Safety and Security Integrated Model-based Safety Engineering with I-SafE
To improve the completeness and consistency of safety-critical systems specifications, we present an integrated multi-analysis and multi-viewpoint safety engineering tool called I-SafE, which is a solution that supports general safety analysis as well as the specification and analysis of safety requirements traceability to architecture and failure models.
Safety engineering artifacts still have been defined by means of natural text in documents, spreadsheets, or databases. One major issue caused by that is inconsistency between safety requirements, failure models, and architecture . However, safety requirements often result from a safety analysis of the architecture, and, lately, must be allocated to elements of the architecture.
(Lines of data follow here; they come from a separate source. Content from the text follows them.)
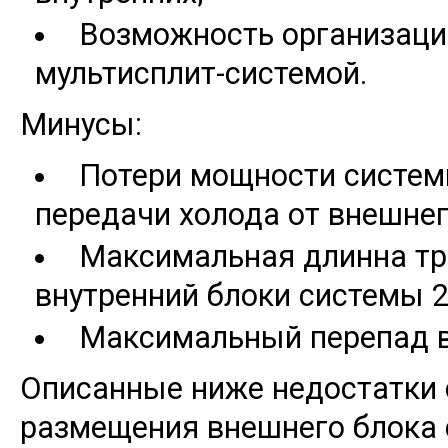
Возможность организаци
мультисплит-системой.
Минусы:
Потери мощности систем
передачи холода от внешнег
Максимальная длинна тр
внутренний блоки системы 2
Максимальный перепад в
Описанные ниже недостатки
размещения внешнего блока 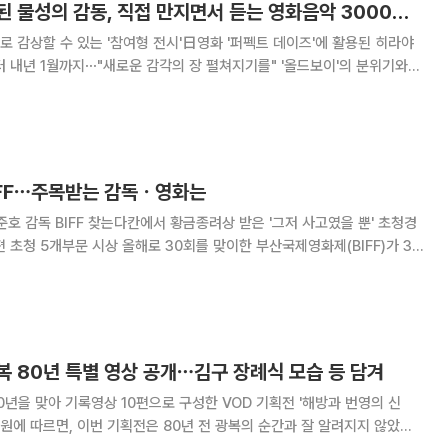
디지털 시대에 소환된 물성의 감동, 직접 만지면서 듣는 영화음악 3000점 전시
 감상할 수 있는 '참여형 전시'日영화 '퍼펙트 데이즈'에 활용된 히라야
1월까지⋯"새로운 감각의 장 펼쳐지기를" '올드보이'의 분위기와
'서편제'의 곡진한 판소리, '건축학 개론'에서 주인공들이 함께 들었던 전람
 명장면 뒤에는 늘 귀로 기억되는
BIFF⋯주목받는 감독ㆍ영화는
준호 감독 BIFF 찾는다칸에서 황금종려상 받은 '그저 사고였을 뿐' 초청경
 30회를 맞이한 부산국제영화제(BIFF)가 3
 개막작 '어쩔수가없다'를 비롯한 초청작들이 영화 팬들의 관심을 끌고 있
, 올해 BIFF의 공식 상
 80년 특별 영상 공개⋯김구 장례식 모습 등 담겨
년을 맞아 기록영상 10편으로 구성한 VOD 기획전 '해방과 번영의 신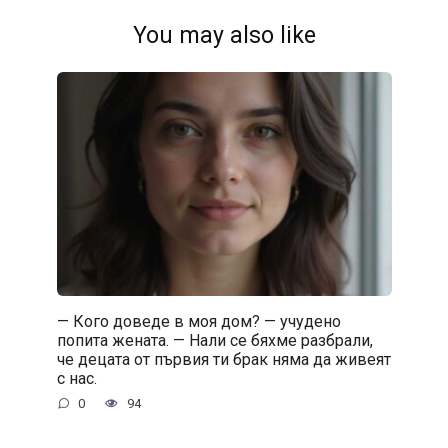
You may also like
— Кого доведе в моя дом? — учудено
попита жената. — Нали се бяхме разбрали,
че децата от първия ти брак няма да живеят
с нас.
0
94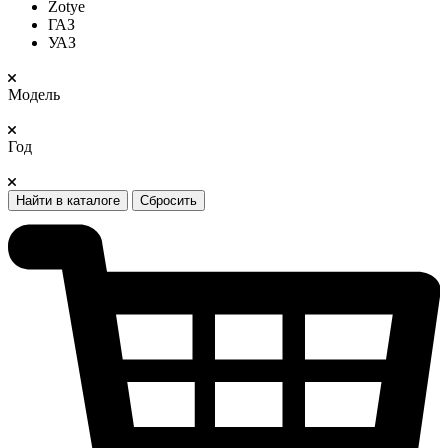
Zotye
ГАЗ
УАЗ
Модель
Год
Найти в каталоге
Сбросить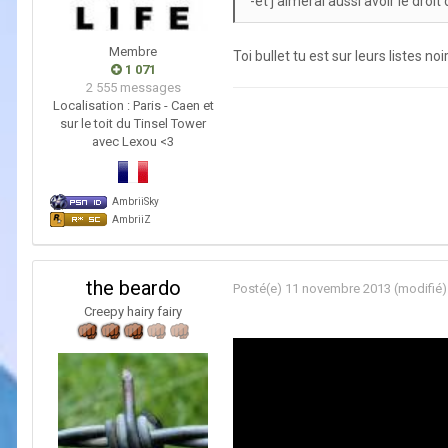
-et j'aimerai aussi avoir le droi
Membre
Toi bullet tu est sur leurs listes 
1 071
2 555 messages
Localisation :
Paris - Caen et
sur le toit du Tinsel Tower
avec Lexou <3
AmbriiSky
AmbriiZ
the beardo
Posté(e)
11 novembre 2013
(modifié)
Creepy hairy fairy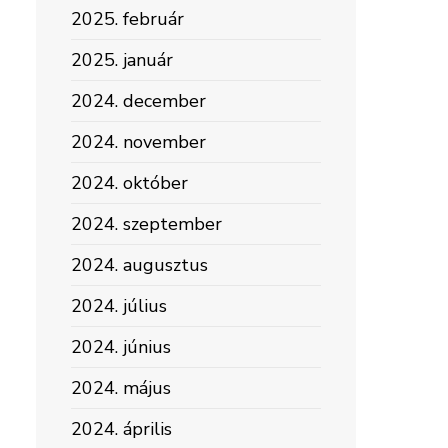
2025. február
2025. január
2024. december
2024. november
2024. október
2024. szeptember
2024. augusztus
2024. július
2024. június
2024. május
2024. április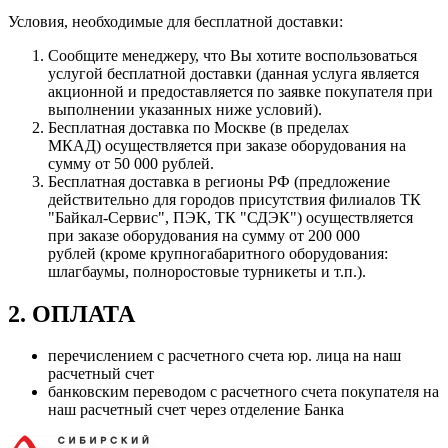
Условия, необходимые для бесплатной доставки:
Сообщите менеджеру, что Вы хотите воспользоваться
услугой бесплатной доставки (данная услуга является
акционной и предоставляется по заявке покупателя при
выполнении указанных ниже условий).
Бесплатная доставка по Москве (в пределах
МКАД) осуществляется при заказе оборудования на
сумму от 50 000 рублей.
Бесплатная доставка в регионы РФ (предложение
действительно для городов присутствия филиалов ТК
"Байкал-Сервис", ПЭК, ТК "СДЭК") осуществляется
при заказе оборудования на сумму от 200 000
рублей (кроме крупногабаритного оборудования:
шлагбаумы, полноростовые турникеты и т.п.).
2. ОПЛАТА
перечислением с расчетного счета юр. лица на наш
расчетный счет
банковским переводом с расчетного счета покупателя на
наш расчетный счет через отделение Банка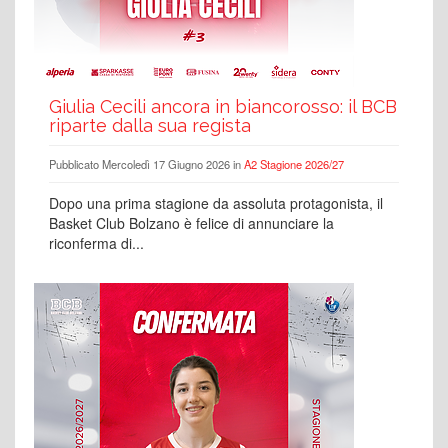
Giulia Cecili ancora in biancorosso: il BCB
riparte dalla sua regista
Pubblicato Mercoledì 17 Giugno 2026 in
A2 Stagione 2026/27
Dopo una prima stagione da assoluta protagonista, il
Basket Club Bolzano è felice di annunciare la
riconferma di...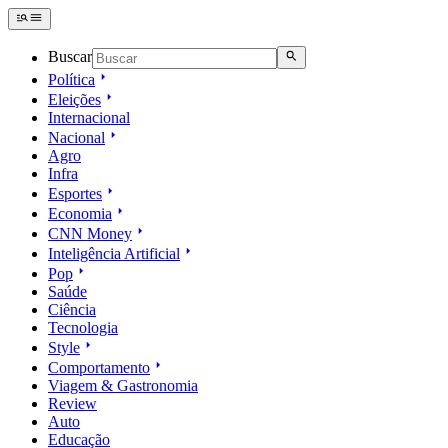
Buscar
Política
Eleições
Internacional
Nacional
Agro
Infra
Esportes
Economia
CNN Money
Inteligência Artificial
Pop
Saúde
Ciência
Tecnologia
Style
Comportamento
Viagem & Gastronomia
Review
Auto
Educação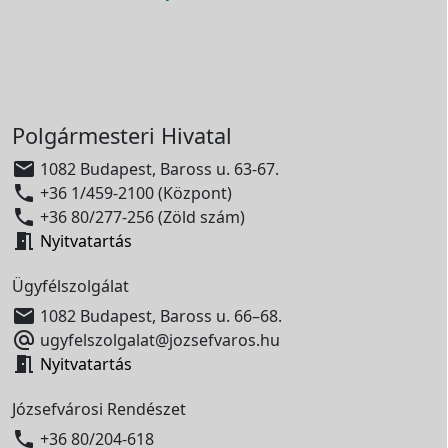
Polgármesteri Hivatal

1082 Budapest, Baross u. 63-67.

+36 1/459-2100 (Központ)

+36 80/277-256 (Zöld szám)

Nyitvatartás
Ügyfélszolgálat

1082 Budapest, Baross u. 66–68.

ugyfelszolgalat@jozsefvaros.hu

Nyitvatartás
Józsefvárosi Rendészet

+36 80/204-618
In this regard, the existing inconsistencies and incompleteness lead to intensive efforts being required to update the artifacts impacted by the changes, and, consequently, significantly decrease the efficiency of the safety assurance architecture .
To contribute to overcoming this challenge, in this paper we introduce I-SafE: Integrated Safety Engineering, which is an Enterprise Architect based tool that supports the specification of traceable safety requirements, failure models, and architecture models, contributing, then, to ensure safety-by-construction, as safety is considered early in the process of the system design.
The I-SafE features described in this paper will be illustrated using a simplified version of a fictitious electric motor drive (E-Drive) system, which is depicted in the Figure 1.
Specifying Architecture Models with the Embedded Modeling Profile
I-SafE supports the specification of Functional, Logical, and Technical aspects of the architecture, which are based on the Embedded Modelling Profile . Examples of the architecture modelling toolbox provided by I-SafE is depicted in Figure 2.
Creation of Failure Models with I-SafE
I-SafE supports creating failure models of the types Component Fault Trees - CFTs, Failure Modes and Effects Analysis - FMEAs, and Markov Chains that are associated to architecture elements. Due to space constraints, only the CFT and FMEA support are described in this paper.
Component Fault Trees (CFT) extend standard fault trees with the concept of modularity in component based specifications. For example, Figure 3 depicts a CFT created with I-SafE for the emergency shut-off component of the E-Drive system illustrated in Figure 1.
The I-SafE’s support regarding the specification of FMEA is based on interface-focused IF-FMEA  for each system component. For instance, Figure 4 depicts an FMEA for the E-Drive's Pedal Sensor shown in Figure 1.
Tracing safety requirements specified with natural language to failure models and the architecture
In order to conveniently support the creation of trace links, I-SafE provides an autocomplete mechanism that suggests elements that should be referenced in the safety requirement being specified. These suggestions are made when the text being written has similarities with the names of elements present in the failure models or architecture models. For instance, as shown in Figure 5, as soon as the user starts to type the text fragment “The M”, the suggestions of the architecture component “MicroController” (cf. Figure 1), along with other elements that have similarities with this string, such as the MicroController CFT (cf. Figure 2), are shown in the suggestion list.